As an exercise, transcribe the data below in full and exactly, omitting pictures.

(THE DATA)

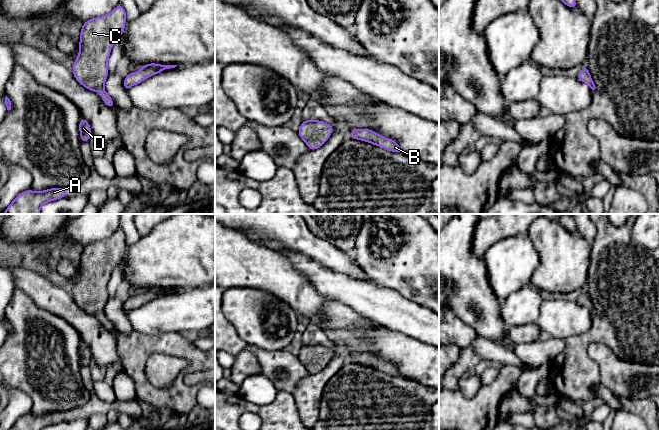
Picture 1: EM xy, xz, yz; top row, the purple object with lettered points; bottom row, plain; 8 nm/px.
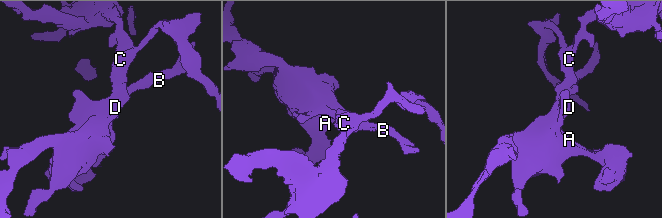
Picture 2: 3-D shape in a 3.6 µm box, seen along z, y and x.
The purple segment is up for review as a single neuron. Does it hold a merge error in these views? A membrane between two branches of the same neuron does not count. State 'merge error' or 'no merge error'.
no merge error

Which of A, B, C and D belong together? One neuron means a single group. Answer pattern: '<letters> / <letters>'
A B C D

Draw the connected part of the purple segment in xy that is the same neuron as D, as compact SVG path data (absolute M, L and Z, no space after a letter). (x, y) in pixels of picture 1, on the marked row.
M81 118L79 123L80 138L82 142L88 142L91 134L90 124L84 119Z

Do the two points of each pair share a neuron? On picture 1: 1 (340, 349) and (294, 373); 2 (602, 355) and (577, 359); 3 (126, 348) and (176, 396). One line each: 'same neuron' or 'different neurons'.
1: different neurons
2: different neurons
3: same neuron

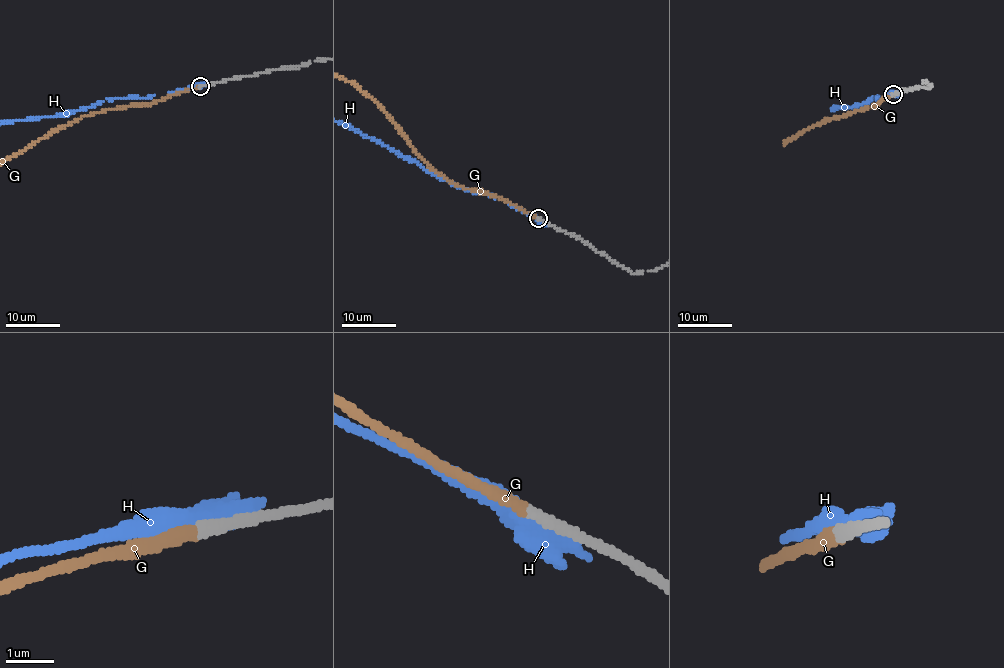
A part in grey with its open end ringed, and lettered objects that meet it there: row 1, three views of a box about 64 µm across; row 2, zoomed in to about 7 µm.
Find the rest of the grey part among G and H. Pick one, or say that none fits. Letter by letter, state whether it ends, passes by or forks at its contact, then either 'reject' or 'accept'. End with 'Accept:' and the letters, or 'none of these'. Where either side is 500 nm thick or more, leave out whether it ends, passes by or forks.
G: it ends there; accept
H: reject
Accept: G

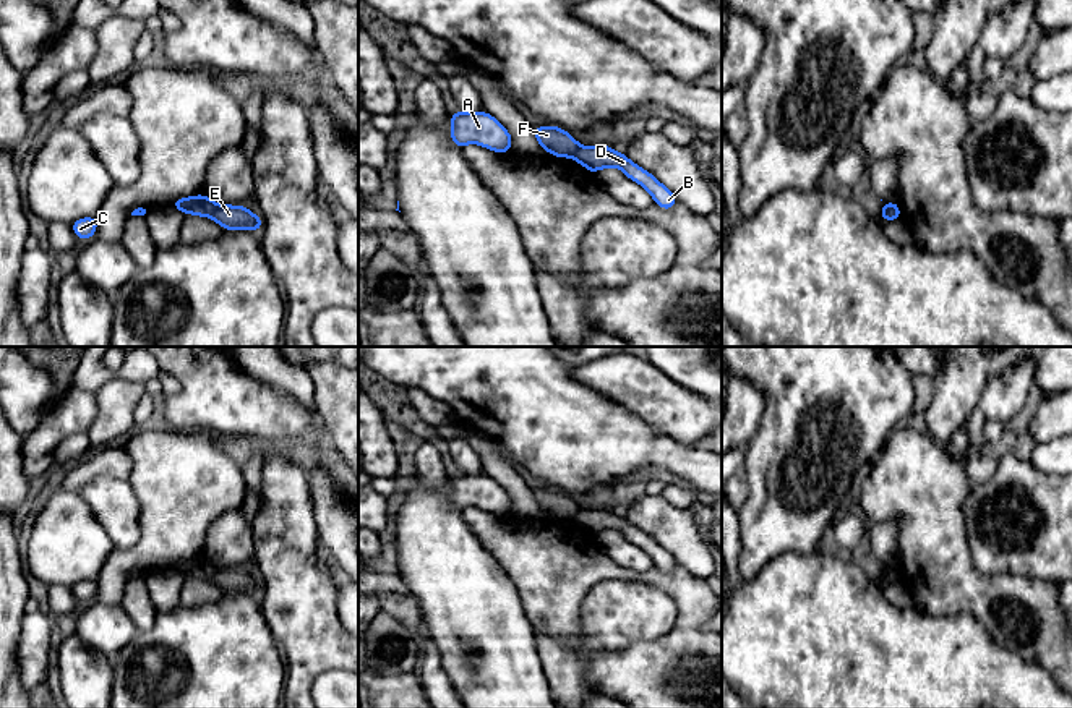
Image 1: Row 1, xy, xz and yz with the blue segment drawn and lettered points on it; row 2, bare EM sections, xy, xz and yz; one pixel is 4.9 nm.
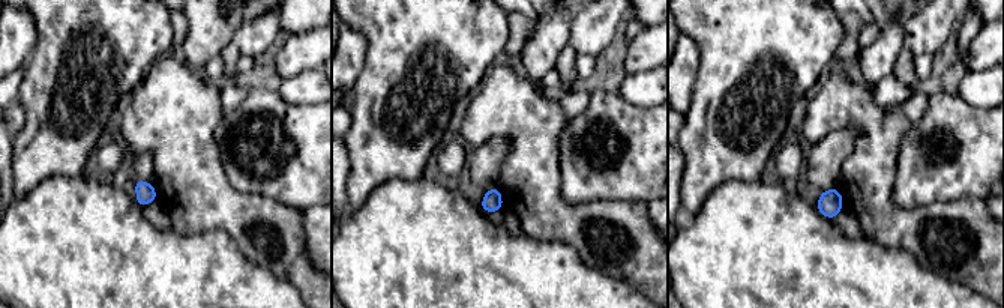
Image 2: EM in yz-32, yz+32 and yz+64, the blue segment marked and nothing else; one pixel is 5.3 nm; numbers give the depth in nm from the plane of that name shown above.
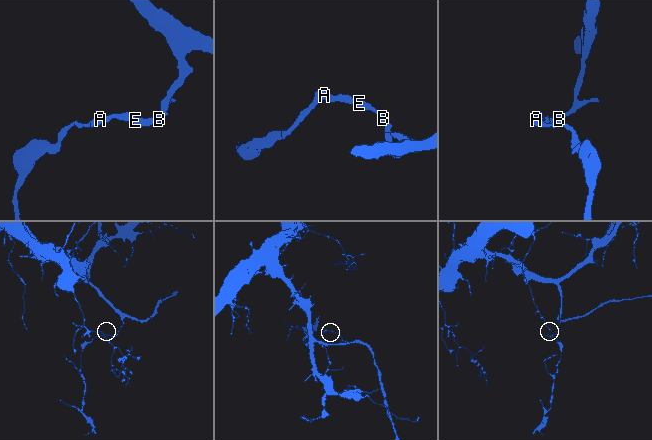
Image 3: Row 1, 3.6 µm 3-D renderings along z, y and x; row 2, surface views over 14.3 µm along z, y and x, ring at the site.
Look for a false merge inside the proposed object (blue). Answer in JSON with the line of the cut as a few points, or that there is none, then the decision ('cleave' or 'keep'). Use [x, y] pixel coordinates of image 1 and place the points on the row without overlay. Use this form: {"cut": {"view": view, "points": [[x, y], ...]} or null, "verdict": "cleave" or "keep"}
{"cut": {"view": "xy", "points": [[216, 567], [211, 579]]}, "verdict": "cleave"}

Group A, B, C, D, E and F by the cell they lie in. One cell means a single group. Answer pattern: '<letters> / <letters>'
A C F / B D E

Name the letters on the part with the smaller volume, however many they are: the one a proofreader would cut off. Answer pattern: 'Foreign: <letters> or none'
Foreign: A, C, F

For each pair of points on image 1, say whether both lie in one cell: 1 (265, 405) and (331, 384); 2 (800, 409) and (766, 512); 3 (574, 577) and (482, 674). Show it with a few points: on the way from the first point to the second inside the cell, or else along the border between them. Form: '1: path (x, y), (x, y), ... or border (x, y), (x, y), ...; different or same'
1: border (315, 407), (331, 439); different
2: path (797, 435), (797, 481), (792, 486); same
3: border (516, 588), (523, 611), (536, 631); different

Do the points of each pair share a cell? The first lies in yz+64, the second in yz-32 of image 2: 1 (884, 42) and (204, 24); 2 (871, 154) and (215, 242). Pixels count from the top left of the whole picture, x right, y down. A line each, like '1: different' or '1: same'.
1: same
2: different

(End THE DATA)

**TASK SOLUTION**.
Picture 1: EM xy, xz, yz; top row, the purple object with lettered points; bottom row, plain; 8 nm/px.
Picture 2: 3-D shape in a 3.6 µm box, seen along z, y and x.
The purple segment is up for review as a single neuron. Does it hold a merge error in these views? A membrane between two branches of the same neuron does not count. State 'merge error' or 'no merge error'.
no merge error

Which of A, B, C and D belong together? One neuron means a single group. Answer pattern: '<letters> / <letters>'
A B C D

Draw the connected part of the purple segment in xy that is the same neuron as D, as compact SVG path data (absolute M, L and Z, no space after a letter). (x, y) in pixels of picture 1, on the marked row.
M81 118L79 123L80 138L82 142L88 142L91 134L90 124L84 119Z

Do the two points of each pair share a neuron? On picture 1: 1 (340, 349) and (294, 373); 2 (602, 355) and (577, 359); 3 (126, 348) and (176, 396). One line each: 'same neuron' or 'different neurons'.
1: different neurons
2: different neurons
3: same neuron

A part in grey with its open end ringed, and lettered objects that meet it there: row 1, three views of a box about 64 µm across; row 2, zoomed in to about 7 µm.
Find the rest of the grey part among G and H. Pick one, or say that none fits. Letter by letter, state whether it ends, passes by or forks at its contact, then either 'reject' or 'accept'. End with 'Accept:' and the letters, or 'none of these'. Where either side is 500 nm thick or more, leave out whether it ends, passes by or forks.
G: it ends there; accept
H: reject
Accept: G

Image 1: Row 1, xy, xz and yz with the blue segment drawn and lettered points on it; row 2, bare EM sections, xy, xz and yz; one pixel is 4.9 nm.
Image 2: EM in yz-32, yz+32 and yz+64, the blue segment marked and nothing else; one pixel is 5.3 nm; numbers give the depth in nm from the plane of that name shown above.
Image 3: Row 1, 3.6 µm 3-D renderings along z, y and x; row 2, surface views over 14.3 µm along z, y and x, ring at the site.
Look for a false merge inside the proposed object (blue). Answer in JSON with the line of the cut as a few points, or that there is none, then the decision ('cleave' or 'keep'). Use [x, y] pixel coordinates of image 1 and place the points on the row without overlay. Use this form: {"cut": {"view": view, "points": [[x, y], ...]} or null, "verdict": "cleave" or "keep"}
{"cut": {"view": "xy", "points": [[216, 567], [211, 579]]}, "verdict": "cleave"}

Group A, B, C, D, E and F by the cell they lie in. One cell means a single group. Answer pattern: '<letters> / <letters>'
A C F / B D E

Name the letters on the part with the smaller volume, however many they are: the one a proofreader would cut off. Answer pattern: 'Foreign: <letters> or none'
Foreign: A, C, F

For each pair of points on image 1, say whether both lie in one cell: 1 (265, 405) and (331, 384); 2 (800, 409) and (766, 512); 3 (574, 577) and (482, 674). Show it with a few points: on the way from the first point to the second inside the cell, or else along the border between them. Form: '1: path (x, y), (x, y), ... or border (x, y), (x, y), ...; different or same'
1: border (315, 407), (331, 439); different
2: path (797, 435), (797, 481), (792, 486); same
3: border (516, 588), (523, 611), (536, 631); different

Do the points of each pair share a cell? The first lies in yz+64, the second in yz-32 of image 2: 1 (884, 42) and (204, 24); 2 (871, 154) and (215, 242). Pixels count from the top left of the whole picture, x right, y down. A line each, like '1: different' or '1: same'.
1: same
2: different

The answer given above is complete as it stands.